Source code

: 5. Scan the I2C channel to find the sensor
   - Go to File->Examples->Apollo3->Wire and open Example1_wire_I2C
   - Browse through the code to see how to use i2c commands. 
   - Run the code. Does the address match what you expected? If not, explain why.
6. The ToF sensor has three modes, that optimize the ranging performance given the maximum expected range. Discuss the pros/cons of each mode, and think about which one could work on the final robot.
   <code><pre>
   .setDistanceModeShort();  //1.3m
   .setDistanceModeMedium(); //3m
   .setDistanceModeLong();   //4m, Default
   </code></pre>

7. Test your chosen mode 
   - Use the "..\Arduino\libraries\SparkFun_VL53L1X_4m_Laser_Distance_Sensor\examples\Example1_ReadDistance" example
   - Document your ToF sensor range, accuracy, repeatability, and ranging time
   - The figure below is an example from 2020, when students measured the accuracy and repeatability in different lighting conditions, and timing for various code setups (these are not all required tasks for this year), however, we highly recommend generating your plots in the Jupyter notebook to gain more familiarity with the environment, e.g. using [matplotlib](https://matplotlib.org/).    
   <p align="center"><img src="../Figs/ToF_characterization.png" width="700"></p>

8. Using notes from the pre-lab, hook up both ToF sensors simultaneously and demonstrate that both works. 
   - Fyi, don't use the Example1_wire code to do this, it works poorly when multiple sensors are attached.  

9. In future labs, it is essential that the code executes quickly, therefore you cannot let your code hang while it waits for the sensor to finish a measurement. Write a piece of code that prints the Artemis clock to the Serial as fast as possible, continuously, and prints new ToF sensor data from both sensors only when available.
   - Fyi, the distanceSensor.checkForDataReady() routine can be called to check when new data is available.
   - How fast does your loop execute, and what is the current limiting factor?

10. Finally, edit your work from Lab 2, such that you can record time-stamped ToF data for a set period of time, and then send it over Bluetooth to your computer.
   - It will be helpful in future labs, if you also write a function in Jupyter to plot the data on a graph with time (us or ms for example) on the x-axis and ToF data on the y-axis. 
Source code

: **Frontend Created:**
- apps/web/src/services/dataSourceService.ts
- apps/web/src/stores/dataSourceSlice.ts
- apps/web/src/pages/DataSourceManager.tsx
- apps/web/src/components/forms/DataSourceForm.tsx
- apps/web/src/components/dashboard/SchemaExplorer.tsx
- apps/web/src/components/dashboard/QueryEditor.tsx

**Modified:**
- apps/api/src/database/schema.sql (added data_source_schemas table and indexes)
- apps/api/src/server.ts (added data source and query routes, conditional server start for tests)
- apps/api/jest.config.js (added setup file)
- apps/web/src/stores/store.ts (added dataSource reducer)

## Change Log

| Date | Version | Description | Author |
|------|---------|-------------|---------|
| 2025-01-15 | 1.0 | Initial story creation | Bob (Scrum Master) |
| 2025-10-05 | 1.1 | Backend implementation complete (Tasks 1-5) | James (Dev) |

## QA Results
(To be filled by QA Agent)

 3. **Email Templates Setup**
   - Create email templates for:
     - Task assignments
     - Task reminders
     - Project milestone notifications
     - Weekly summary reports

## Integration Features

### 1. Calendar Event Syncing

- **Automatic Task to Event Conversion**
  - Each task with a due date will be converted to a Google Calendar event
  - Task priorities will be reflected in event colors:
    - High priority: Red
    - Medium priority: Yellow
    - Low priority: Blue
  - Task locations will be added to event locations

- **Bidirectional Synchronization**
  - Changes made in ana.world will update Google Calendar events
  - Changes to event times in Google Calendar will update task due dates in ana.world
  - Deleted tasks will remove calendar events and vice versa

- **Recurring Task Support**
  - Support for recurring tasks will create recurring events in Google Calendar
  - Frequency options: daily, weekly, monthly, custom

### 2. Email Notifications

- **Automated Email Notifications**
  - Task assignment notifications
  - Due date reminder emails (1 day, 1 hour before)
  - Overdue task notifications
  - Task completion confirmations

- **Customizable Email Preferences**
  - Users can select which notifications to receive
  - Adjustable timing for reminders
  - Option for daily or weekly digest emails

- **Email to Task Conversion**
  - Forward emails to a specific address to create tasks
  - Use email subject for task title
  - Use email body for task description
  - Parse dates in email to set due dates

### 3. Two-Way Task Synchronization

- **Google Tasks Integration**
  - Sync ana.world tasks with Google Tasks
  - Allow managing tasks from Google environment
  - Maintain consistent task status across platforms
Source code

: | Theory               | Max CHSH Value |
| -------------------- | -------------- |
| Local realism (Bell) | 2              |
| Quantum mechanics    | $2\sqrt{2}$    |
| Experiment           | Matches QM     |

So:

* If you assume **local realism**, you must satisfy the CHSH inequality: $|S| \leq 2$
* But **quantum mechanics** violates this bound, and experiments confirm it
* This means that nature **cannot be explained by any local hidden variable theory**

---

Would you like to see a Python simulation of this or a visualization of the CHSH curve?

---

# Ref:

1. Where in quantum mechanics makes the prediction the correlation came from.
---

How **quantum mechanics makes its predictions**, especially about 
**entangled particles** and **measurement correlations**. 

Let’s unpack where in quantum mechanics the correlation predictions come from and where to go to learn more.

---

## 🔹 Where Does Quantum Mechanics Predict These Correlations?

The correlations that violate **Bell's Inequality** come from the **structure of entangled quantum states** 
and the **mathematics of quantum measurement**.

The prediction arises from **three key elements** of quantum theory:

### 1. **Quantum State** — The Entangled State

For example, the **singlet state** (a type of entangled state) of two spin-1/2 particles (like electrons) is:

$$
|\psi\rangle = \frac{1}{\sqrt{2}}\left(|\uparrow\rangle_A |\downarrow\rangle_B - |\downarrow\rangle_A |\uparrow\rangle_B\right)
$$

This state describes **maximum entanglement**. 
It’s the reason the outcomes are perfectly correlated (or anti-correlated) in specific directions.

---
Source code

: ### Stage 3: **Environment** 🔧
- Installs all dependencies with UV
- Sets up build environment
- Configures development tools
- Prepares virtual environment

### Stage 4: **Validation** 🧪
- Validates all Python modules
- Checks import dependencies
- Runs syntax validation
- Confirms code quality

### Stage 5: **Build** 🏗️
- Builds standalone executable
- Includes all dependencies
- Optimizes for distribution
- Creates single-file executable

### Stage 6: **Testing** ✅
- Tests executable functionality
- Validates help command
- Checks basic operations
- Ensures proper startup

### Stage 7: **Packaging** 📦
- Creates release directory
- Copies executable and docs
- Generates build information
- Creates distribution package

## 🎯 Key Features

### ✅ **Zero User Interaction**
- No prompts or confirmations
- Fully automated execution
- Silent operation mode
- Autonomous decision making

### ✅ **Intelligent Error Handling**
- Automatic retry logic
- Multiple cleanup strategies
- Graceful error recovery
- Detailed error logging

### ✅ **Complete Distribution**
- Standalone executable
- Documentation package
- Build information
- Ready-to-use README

Task directions -
Reproduce all of the data above line for line, with every character, space, and line break left unchanged.

Answer -
Source code

: 5. Scan the I2C channel to find the sensor
   - Go to File->Examples->Apollo3->Wire and open Example1_wire_I2C
   - Browse through the code to see how to use i2c commands. 
   - Run the code. Does the address match what you expected? If not, explain why.
6. The ToF sensor has three modes, that optimize the ranging performance given the maximum expected range. Discuss the pros/cons of each mode, and think about which one could work on the final robot.
   <code><pre>
   .setDistanceModeShort();  //1.3m
   .setDistanceModeMedium(); //3m
   .setDistanceModeLong();   //4m, Default
   </code></pre>

7. Test your chosen mode 
   - Use the "..\Arduino\libraries\SparkFun_VL53L1X_4m_Laser_Distance_Sensor\examples\Example1_ReadDistance" example
   - Document your ToF sensor range, accuracy, repeatability, and ranging time
   - The figure below is an example from 2020, when students measured the accuracy and repeatability in different lighting conditions, and timing for various code setups (these are not all required tasks for this year), however, we highly recommend generating your plots in the Jupyter notebook to gain more familiarity with the environment, e.g. using [matplotlib](https://matplotlib.org/).    
   <p align="center"><img src="../Figs/ToF_characterization.png" width="700"></p>

8. Using notes from the pre-lab, hook up both ToF sensors simultaneously and demonstrate that both works. 
   - Fyi, don't use the Example1_wire code to do this, it works poorly when multiple sensors are attached.  

9. In future labs, it is essential that the code executes quickly, therefore you cannot let your code hang while it waits for the sensor to finish a measurement. Write a piece of code that prints the Artemis clock to the Serial as fast as possible, continuously, and prints new ToF sensor data from both sensors only when available.
   - Fyi, the distanceSensor.checkForDataReady() routine can be called to check when new data is available.
   - How fast does your loop execute, and what is the current limiting factor?

10. Finally, edit your work from Lab 2, such that you can record time-stamped ToF data for a set period of time, and then send it over Bluetooth to your computer.
   - It will be helpful in future labs, if you also write a function in Jupyter to plot the data on a graph with time (us or ms for example) on the x-axis and ToF data on the y-axis. 
Source code

: **Frontend Created:**
- apps/web/src/services/dataSourceService.ts
- apps/web/src/stores/dataSourceSlice.ts
- apps/web/src/pages/DataSourceManager.tsx
- apps/web/src/components/forms/DataSourceForm.tsx
- apps/web/src/components/dashboard/SchemaExplorer.tsx
- apps/web/src/components/dashboard/QueryEditor.tsx

**Modified:**
- apps/api/src/database/schema.sql (added data_source_schemas table and indexes)
- apps/api/src/server.ts (added data source and query routes, conditional server start for tests)
- apps/api/jest.config.js (added setup file)
- apps/web/src/stores/store.ts (added dataSource reducer)

## Change Log

| Date | Version | Description | Author |
|------|---------|-------------|---------|
| 2025-01-15 | 1.0 | Initial story creation | Bob (Scrum Master) |
| 2025-10-05 | 1.1 | Backend implementation complete (Tasks 1-5) | James (Dev) |

## QA Results
(To be filled by QA Agent)

 3. **Email Templates Setup**
   - Create email templates for:
     - Task assignments
     - Task reminders
     - Project milestone notifications
     - Weekly summary reports

## Integration Features

### 1. Calendar Event Syncing

- **Automatic Task to Event Conversion**
  - Each task with a due date will be converted to a Google Calendar event
  - Task priorities will be reflected in event colors:
    - High priority: Red
    - Medium priority: Yellow
    - Low priority: Blue
  - Task locations will be added to event locations

- **Bidirectional Synchronization**
  - Changes made in ana.world will update Google Calendar events
  - Changes to event times in Google Calendar will update task due dates in ana.world
  - Deleted tasks will remove calendar events and vice versa

- **Recurring Task Support**
  - Support for recurring tasks will create recurring events in Google Calendar
  - Frequency options: daily, weekly, monthly, custom

### 2. Email Notifications

- **Automated Email Notifications**
  - Task assignment notifications
  - Due date reminder emails (1 day, 1 hour before)
  - Overdue task notifications
  - Task completion confirmations

- **Customizable Email Preferences**
  - Users can select which notifications to receive
  - Adjustable timing for reminders
  - Option for daily or weekly digest emails

- **Email to Task Conversion**
  - Forward emails to a specific address to create tasks
  - Use email subject for task title
  - Use email body for task description
  - Parse dates in email to set due dates

### 3. Two-Way Task Synchronization

- **Google Tasks Integration**
  - Sync ana.world tasks with Google Tasks
  - Allow managing tasks from Google environment
  - Maintain consistent task status across platforms
Source code

: | Theory               | Max CHSH Value |
| -------------------- | -------------- |
| Local realism (Bell) | 2              |
| Quantum mechanics    | $2\sqrt{2}$    |
| Experiment           | Matches QM     |

So:

* If you assume **local realism**, you must satisfy the CHSH inequality: $|S| \leq 2$
* But **quantum mechanics** violates this bound, and experiments confirm it
* This means that nature **cannot be explained by any local hidden variable theory**

---

Would you like to see a Python simulation of this or a visualization of the CHSH curve?

---

# Ref:

1. Where in quantum mechanics makes the prediction the correlation came from.
---

How **quantum mechanics makes its predictions**, especially about 
**entangled particles** and **measurement correlations**. 

Let’s unpack where in quantum mechanics the correlation predictions come from and where to go to learn more.

---

## 🔹 Where Does Quantum Mechanics Predict These Correlations?

The correlations that violate **Bell's Inequality** come from the **structure of entangled quantum states** 
and the **mathematics of quantum measurement**.

The prediction arises from **three key elements** of quantum theory:

### 1. **Quantum State** — The Entangled State

For example, the **singlet state** (a type of entangled state) of two spin-1/2 particles (like electrons) is:

$$
|\psi\rangle = \frac{1}{\sqrt{2}}\left(|\uparrow\rangle_A |\downarrow\rangle_B - |\downarrow\rangle_A |\uparrow\rangle_B\right)
$$

This state describes **maximum entanglement**. 
It’s the reason the outcomes are perfectly correlated (or anti-correlated) in specific directions.

---
Source code

: ### Stage 3: **Environment** 🔧
- Installs all dependencies with UV
- Sets up build environment
- Configures development tools
- Prepares virtual environment

### Stage 4: **Validation** 🧪
- Validates all Python modules
- Checks import dependencies
- Runs syntax validation
- Confirms code quality

### Stage 5: **Build** 🏗️
- Builds standalone executable
- Includes all dependencies
- Optimizes for distribution
- Creates single-file executable

### Stage 6: **Testing** ✅
- Tests executable functionality
- Validates help command
- Checks basic operations
- Ensures proper startup

### Stage 7: **Packaging** 📦
- Creates release directory
- Copies executable and docs
- Generates build information
- Creates distribution package

## 🎯 Key Features

### ✅ **Zero User Interaction**
- No prompts or confirmations
- Fully automated execution
- Silent operation mode
- Autonomous decision making

### ✅ **Intelligent Error Handling**
- Automatic retry logic
- Multiple cleanup strategies
- Graceful error recovery
- Detailed error logging

### ✅ **Complete Distribution**
- Standalone executable
- Documentation package
- Build information
- Ready-to-use README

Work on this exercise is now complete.